October 18, 2001 ( - Despite its filing for Chapter 11 bankruptcy Monday, Bethlehem Steel aims to keeps its benefit plans intact, CEO Steve Miller said.

Still, while the 97-year old company seeks to save itself through a restructuring, it faces growing pressure on its benefit plans. Combined, Bethlehem’s retirement programs total some $7 billion in assets. Its pension plan has more than $6 billion in assets. Meanwhile, its two 401(k) plans total more than $1 billion, according to the 2001 Nelson’s Directory of Plan Sponsors 2001.

Doing the Right Thing

Miller has assured the firm’s 74,000 pensioners that their benefits would not disappear. In a memo, he told them that the pension plan will not be terminated and that life and health insurance programs are intact.

However, Miller predicted in a Wall Street Journal article that the pension plan would be underfunded by $1.85 billion next year. The company’s $300 million health care bill will only adds to its burden. It is obligated under a collective bargaining agreement to offer the plan.

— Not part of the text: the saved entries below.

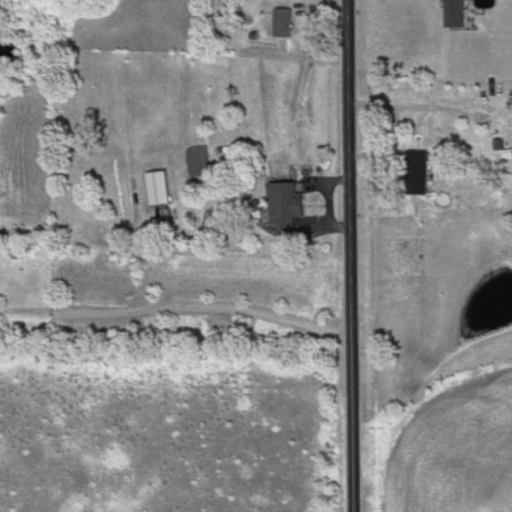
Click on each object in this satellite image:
building: (281, 22)
building: (414, 173)
building: (154, 188)
road: (328, 194)
building: (282, 202)
road: (251, 235)
road: (351, 256)
road: (177, 308)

Formally, these liabilities to pensioners are called legacy costs and they can make it extremely difficult for the competitors of domestic companies to consolidate, merge or purchase the assets of integrated steel mills.

Whereas typically pension assets would make a firm like Bethlehem an attractive acquisition target, its obligations to its pension plan, particularly its health bill, will become a liability to its new owner, in the event of a sale.

Union Role

One speculated move on Miller’s part would be to petition the United Steelworkers of America to allow the firm to forego some of the conditions of its health benefits program. This may not sit well with Bethlehem’s retirees. Lou Gerard, president of the USWA, is reportedly not considering letting Bethlehem or any other financially troubled steel company to cut benefits to save money.

The participants of Bethlehem’s 401(k) plan, on the other hand, may have already witnessed a significant amount of loss in their accounts. More than $78 million is invested in the plan’s company stock options program, or 8% of total defined contribution assets. Participants with Bethlehem stock in their 401(k) plan have seen the stock decline from a five-year high of $16 a share to barely 37 cents yesterday.